* begin SUPPLIED MATERIAL *

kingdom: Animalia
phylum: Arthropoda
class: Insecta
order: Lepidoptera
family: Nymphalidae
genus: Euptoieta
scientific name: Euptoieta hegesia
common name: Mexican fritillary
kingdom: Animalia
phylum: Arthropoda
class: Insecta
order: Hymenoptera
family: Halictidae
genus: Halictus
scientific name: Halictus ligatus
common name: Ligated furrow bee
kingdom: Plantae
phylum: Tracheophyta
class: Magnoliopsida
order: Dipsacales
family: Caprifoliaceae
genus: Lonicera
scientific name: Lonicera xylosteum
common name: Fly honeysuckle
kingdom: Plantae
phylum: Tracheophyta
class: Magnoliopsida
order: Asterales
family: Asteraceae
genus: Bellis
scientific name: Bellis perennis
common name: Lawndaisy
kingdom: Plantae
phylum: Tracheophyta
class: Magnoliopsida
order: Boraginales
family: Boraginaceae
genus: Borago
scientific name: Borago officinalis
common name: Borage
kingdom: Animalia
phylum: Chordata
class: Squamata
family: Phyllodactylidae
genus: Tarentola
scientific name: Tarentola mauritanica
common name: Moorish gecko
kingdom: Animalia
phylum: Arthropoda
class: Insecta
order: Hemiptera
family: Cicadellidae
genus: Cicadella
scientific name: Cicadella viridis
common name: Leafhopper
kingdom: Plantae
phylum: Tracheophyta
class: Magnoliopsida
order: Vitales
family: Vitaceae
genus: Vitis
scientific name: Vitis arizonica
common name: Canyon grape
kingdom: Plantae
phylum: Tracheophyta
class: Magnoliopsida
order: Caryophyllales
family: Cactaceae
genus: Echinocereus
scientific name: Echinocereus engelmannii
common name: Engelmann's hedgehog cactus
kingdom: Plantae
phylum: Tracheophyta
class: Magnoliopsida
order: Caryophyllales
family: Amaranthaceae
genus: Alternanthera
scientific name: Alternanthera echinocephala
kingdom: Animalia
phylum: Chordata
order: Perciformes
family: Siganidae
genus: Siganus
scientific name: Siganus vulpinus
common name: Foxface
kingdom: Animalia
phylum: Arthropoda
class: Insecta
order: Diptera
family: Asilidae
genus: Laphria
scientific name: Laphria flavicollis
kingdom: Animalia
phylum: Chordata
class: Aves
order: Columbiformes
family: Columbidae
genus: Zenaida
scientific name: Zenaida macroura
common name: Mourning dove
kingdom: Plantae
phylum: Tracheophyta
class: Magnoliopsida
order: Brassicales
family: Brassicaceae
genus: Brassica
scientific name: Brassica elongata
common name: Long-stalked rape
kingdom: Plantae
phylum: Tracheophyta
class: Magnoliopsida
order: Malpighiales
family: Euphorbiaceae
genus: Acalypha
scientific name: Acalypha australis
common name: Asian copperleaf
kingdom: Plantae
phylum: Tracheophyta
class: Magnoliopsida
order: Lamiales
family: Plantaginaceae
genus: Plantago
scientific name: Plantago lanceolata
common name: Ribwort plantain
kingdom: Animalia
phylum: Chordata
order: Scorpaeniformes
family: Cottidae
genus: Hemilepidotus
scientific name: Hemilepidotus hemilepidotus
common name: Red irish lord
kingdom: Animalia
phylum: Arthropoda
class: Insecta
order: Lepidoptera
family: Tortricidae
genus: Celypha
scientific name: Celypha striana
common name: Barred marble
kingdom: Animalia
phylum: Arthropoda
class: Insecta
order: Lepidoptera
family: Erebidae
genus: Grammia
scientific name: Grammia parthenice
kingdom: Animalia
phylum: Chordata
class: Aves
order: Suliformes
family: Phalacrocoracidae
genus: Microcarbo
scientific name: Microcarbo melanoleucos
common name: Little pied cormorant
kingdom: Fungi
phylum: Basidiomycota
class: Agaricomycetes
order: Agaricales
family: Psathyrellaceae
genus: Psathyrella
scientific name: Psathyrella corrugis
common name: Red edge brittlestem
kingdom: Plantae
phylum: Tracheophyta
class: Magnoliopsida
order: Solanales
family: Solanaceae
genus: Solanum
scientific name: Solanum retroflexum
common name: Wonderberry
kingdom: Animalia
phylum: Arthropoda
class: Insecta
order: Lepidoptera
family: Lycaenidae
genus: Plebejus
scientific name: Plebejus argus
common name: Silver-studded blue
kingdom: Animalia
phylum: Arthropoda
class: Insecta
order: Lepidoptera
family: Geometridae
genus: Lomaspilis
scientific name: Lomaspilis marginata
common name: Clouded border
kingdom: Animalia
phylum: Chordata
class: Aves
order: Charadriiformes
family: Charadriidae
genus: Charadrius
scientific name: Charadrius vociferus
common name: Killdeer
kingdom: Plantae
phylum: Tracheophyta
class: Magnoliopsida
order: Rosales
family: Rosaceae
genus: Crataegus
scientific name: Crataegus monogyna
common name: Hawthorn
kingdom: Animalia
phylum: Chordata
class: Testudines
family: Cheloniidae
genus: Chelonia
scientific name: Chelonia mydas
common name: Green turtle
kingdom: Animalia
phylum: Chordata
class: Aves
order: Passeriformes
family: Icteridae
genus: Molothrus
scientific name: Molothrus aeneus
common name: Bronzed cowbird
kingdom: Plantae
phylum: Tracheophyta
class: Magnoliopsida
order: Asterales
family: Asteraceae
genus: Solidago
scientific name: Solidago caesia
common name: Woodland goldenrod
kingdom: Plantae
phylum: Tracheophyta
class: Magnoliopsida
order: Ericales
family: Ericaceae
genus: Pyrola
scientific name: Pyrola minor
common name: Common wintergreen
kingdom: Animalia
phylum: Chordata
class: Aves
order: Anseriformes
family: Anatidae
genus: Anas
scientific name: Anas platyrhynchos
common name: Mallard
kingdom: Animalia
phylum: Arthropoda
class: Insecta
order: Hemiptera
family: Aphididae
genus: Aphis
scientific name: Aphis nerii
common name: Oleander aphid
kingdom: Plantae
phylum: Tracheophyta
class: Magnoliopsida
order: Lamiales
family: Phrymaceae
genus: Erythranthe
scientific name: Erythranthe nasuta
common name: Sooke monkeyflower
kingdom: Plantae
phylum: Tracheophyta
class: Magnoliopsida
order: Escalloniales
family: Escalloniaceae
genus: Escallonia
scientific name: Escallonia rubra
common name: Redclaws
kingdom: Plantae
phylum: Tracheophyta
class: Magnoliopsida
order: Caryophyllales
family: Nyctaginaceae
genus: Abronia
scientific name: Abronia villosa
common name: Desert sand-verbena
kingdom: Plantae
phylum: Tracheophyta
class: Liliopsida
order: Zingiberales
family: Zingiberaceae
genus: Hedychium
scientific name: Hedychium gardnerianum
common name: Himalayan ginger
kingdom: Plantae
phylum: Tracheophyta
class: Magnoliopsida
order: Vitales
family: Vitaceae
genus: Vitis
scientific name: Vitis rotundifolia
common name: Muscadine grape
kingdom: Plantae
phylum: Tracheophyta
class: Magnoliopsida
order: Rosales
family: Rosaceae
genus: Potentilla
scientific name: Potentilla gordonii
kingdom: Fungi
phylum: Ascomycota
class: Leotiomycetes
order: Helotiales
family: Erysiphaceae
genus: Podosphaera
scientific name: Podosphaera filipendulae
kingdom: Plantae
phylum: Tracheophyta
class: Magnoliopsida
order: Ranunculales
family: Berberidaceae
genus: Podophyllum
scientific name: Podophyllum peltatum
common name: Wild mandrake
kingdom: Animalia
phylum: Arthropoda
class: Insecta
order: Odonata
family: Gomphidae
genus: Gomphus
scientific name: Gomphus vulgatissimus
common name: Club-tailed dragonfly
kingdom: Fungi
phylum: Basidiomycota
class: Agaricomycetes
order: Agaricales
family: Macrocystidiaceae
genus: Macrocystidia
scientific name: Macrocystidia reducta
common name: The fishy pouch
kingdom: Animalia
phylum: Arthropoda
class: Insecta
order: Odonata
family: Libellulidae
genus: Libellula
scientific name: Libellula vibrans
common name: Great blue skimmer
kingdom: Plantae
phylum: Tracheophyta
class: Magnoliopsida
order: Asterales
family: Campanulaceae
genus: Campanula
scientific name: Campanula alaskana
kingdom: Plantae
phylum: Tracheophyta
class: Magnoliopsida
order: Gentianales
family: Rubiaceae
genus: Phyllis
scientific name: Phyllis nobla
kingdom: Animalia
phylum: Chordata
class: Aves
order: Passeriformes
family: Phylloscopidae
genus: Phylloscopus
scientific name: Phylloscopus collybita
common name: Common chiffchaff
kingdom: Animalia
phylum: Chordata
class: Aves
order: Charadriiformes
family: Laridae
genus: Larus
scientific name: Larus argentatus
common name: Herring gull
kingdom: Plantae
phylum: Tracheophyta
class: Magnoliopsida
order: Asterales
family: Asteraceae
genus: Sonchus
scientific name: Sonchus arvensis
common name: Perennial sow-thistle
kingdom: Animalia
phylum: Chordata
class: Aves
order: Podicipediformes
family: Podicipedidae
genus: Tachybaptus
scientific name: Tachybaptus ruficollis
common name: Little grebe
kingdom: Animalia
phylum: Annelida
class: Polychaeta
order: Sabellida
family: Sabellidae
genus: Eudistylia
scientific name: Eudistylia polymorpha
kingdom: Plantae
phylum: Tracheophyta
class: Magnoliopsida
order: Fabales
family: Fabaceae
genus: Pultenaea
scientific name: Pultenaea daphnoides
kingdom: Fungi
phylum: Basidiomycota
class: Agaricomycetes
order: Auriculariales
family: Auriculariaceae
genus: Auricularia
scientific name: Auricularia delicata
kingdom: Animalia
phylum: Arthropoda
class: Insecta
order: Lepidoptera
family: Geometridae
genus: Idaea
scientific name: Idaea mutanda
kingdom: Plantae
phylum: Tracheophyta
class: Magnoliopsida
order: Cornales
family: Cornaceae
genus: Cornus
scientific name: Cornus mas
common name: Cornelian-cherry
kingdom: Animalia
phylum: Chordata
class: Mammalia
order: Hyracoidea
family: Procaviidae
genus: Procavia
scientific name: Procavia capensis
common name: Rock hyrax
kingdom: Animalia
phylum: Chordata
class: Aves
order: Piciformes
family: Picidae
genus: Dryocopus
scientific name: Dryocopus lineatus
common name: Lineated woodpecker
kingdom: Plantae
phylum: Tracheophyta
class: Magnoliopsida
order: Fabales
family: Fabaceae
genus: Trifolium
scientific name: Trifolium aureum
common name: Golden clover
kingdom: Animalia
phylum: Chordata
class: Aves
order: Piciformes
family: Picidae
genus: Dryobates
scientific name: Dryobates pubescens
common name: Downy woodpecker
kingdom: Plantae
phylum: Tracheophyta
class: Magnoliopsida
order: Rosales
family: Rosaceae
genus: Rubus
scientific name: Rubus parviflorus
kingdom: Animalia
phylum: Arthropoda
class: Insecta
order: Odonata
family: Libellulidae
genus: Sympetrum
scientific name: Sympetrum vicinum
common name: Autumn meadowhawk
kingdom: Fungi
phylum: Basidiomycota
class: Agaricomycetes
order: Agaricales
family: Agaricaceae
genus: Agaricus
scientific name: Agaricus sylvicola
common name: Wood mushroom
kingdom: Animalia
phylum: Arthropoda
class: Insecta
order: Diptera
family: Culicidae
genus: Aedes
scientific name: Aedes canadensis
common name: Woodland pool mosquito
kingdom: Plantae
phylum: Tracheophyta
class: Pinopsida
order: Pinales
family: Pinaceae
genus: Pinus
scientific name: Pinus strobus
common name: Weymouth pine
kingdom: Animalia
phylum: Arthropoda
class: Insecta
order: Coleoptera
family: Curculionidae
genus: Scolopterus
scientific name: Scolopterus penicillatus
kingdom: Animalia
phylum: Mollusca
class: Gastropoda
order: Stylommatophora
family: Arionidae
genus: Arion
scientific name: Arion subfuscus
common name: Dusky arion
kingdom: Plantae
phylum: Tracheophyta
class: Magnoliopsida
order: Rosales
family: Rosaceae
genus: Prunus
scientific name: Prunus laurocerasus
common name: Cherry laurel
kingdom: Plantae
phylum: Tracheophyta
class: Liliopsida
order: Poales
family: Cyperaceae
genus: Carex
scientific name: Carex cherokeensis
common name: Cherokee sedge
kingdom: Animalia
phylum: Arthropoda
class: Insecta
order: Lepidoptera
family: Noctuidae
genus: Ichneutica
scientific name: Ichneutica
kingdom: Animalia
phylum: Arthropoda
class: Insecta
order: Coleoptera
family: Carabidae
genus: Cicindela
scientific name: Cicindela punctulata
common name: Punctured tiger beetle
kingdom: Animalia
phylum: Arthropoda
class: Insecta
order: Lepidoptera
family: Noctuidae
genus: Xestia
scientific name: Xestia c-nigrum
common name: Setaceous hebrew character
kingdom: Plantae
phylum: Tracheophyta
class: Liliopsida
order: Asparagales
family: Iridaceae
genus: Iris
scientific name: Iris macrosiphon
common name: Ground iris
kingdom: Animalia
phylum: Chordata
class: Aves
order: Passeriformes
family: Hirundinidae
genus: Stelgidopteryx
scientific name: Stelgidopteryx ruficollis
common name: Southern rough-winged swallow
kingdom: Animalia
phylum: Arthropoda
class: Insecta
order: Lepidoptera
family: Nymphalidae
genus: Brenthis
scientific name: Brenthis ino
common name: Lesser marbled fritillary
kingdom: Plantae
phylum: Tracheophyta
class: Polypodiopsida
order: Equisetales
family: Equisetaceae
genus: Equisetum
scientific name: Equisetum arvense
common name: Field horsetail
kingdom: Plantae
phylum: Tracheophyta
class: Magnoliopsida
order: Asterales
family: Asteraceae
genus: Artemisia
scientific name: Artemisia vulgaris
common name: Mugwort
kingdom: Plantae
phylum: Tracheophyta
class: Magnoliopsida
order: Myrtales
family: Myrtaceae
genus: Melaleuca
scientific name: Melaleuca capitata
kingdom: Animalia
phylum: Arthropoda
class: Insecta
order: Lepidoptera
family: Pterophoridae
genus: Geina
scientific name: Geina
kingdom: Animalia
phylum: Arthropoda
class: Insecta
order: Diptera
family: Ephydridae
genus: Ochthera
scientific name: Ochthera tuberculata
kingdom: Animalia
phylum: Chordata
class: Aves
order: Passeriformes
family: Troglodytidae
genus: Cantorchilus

* end SUPPLIED MATERIAL *

Copy out verbatim everything in the material from the line containing "family: Curculionidae" down to the line containing "genus: Carex", including both of those lines.

__SOLVED PROBLEM__
family: Curculionidae
genus: Scolopterus
scientific name: Scolopterus penicillatus
kingdom: Animalia
phylum: Mollusca
class: Gastropoda
order: Stylommatophora
family: Arionidae
genus: Arion
scientific name: Arion subfuscus
common name: Dusky arion
kingdom: Plantae
phylum: Tracheophyta
class: Magnoliopsida
order: Rosales
family: Rosaceae
genus: Prunus
scientific name: Prunus laurocerasus
common name: Cherry laurel
kingdom: Plantae
phylum: Tracheophyta
class: Liliopsida
order: Poales
family: Cyperaceae
genus: Carex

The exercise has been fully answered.